I have no idea in which situations it would make sense to add a port number. But in the section dynamic rules ipfw(8) says

     In order to protect a site from flood attacks involving fake TCP packets,
     it is safer to use dynamic rules:

           ipfw add check-state
           ipfw add deny tcp from any to any established
           ipfw add allow tcp from my-net to any setup keep-state

     This will let the firewall install dynamic rules only for those
     connection which start with a regular SYN packet coming from the inside
     of our network.  Dynamic rules are checked when encountering the first
     occurrence of a check-state, keep-state or limit rule.  A check-state
     rule should usually be placed near the beginning of the ruleset to
     minimize the amount of work scanning the ruleset.  Your mileage may vary.

May be this explains why there has been no reply. I guess the non-dynamic rules are rarely used.
I hope this helps somehow at least a little bit .

 

[absduser]

I am by far no expert, but since there is no reply for some time I will try to answer somehow.

May be you think about ftp(1) which usually works at port 21? For better behaving protocols this is no issue.

No, I'm talking about any TCP connection ....

You connect to a well known port (22, 25, 80, 110, whatever) but after you establish the connection, the OS moves the established connection to an ephemeral port (somewhere up in the 1025-65535 range) for the rest of the connections lifetime.

Otherwise you wouldn't ever need a rule for "established". If a connection to sshd (for instance) stayed on port 22 forever, you would just allow port 22 open and not bother with "established".

So my question is, if "established" is allowing some unknown, unpredictable port to move the connection to, what possible use would it be to allow specifying a port number on the established rule ?

Is it just a bug and it means nothing ?

 

[chrbr]

So my question is, if "established" is allowing some unknown, unpredictable port to move the connection to, what possible use would it be to allow specifying a port number on the established rule ?

Established matches TCP packets that have the RST or ACK bits set. There is no relation to a port number.

You connect to a well known port (22, 25, 80, 110, whatever) but after you establish the connection, the OS moves the established connection to an ephemeral port (somewhere up in the 1025-65535 range) for the rest of the connections lifetime.

Then the number in the rule set can not be the port number chosen by the OS because this is unknown in advance. Since we have created some traffic I hope that people with more knowlegde than myself will notice the thread and chime in...

 

[absduser]

Established matches TCP packets that have the RST or ACK bits set. There is no relation to a port number.

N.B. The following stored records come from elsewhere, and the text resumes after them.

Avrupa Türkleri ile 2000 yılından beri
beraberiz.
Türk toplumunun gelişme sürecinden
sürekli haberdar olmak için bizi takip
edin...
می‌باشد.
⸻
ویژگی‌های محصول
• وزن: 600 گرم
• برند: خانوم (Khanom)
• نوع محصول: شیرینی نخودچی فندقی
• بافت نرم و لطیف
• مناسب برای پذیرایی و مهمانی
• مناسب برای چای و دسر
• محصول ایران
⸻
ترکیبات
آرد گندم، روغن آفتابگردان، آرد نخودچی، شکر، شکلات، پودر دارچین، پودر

Right That's my point. I don't understand why ipfw allows me to set a rule like that.

I, too, hope someone else will chime in ... I suspect it's just a bug ...

 

[ShelLuser]

You connect to a well known port (22, 25, 80, 110, whatever) but after you establish the connection, the OS moves the established connection to an ephemeral port (somewhere up in the 1025-65535 range) for the rest of the connections lifetime.

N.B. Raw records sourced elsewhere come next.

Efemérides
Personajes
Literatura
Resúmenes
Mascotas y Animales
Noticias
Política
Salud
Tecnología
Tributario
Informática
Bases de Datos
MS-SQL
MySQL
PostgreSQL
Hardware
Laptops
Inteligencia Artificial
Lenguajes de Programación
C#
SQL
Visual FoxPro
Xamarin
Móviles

Otherwise you wouldn't ever need a rule for "established". If a connection to sshd (for instance) stayed on port 22 forever, you would just allow port 22 open and not bother with "established".

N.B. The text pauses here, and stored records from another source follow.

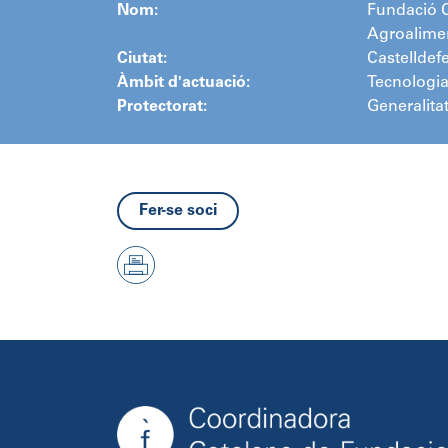
Nom:
Fundació 
Agroalime
Ciutat:
Castelldefe
Àmbit d'actuació:
Tecnologia
Protectorat:
Generalita
Fer-se soci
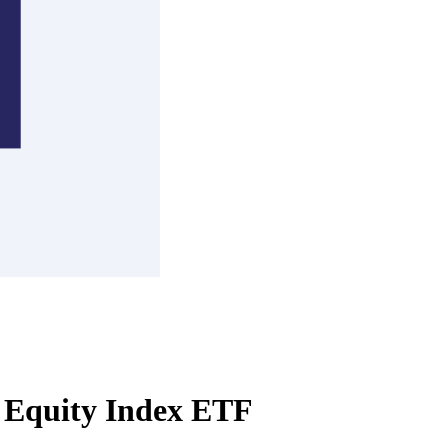
 Equity Index ETF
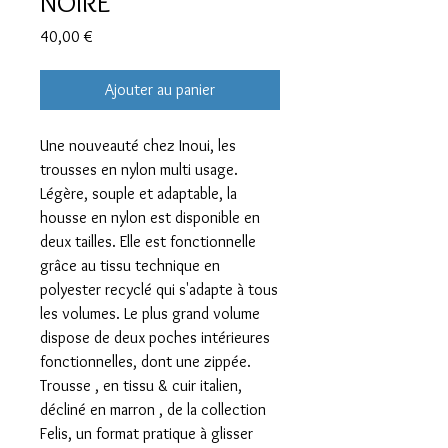
NOIRE
Prix
40,00 €
Ajouter au panier
Une nouveauté chez Inoui, les
trousses en nylon multi usage.
Légère, souple et adaptable, la
housse en nylon est disponible en
deux tailles. Elle est fonctionnelle
grâce au tissu technique en
polyester recyclé qui s'adapte à tous
les volumes. Le plus grand volume
dispose de deux poches intérieures
fonctionnelles, dont une zippée.
Trousse , en tissu & cuir italien,
décliné en marron , de la collection
Felis, un format pratique à glisser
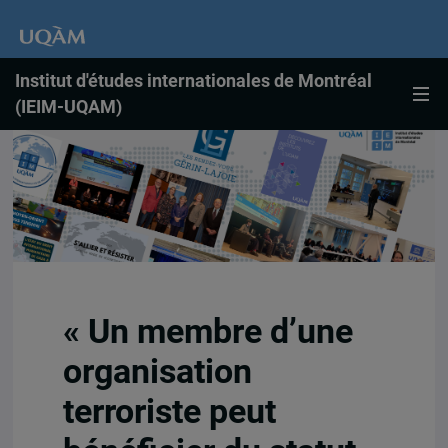
Institut d'études internationales de Montréal
(IEIM-UQAM)
« Un membre d’une
organisation
terroriste peut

You can do just that if you want to. Connections don't just magically move upwards, it will still be using the main port, depending of course on the service you're using.

But when you run, say, a mail server then it would easily work to just open port 25 and be done with it. The established part and connection tracking becomes important when you also filter outgoing traffic. Or if you have a firewall which filters incoming traffic and you generate some traffic of your own. That's when you need connection tracking; to ensure that the firewall realizes that some traffic needs to be passed (edit): So: passed despite any blocking rules.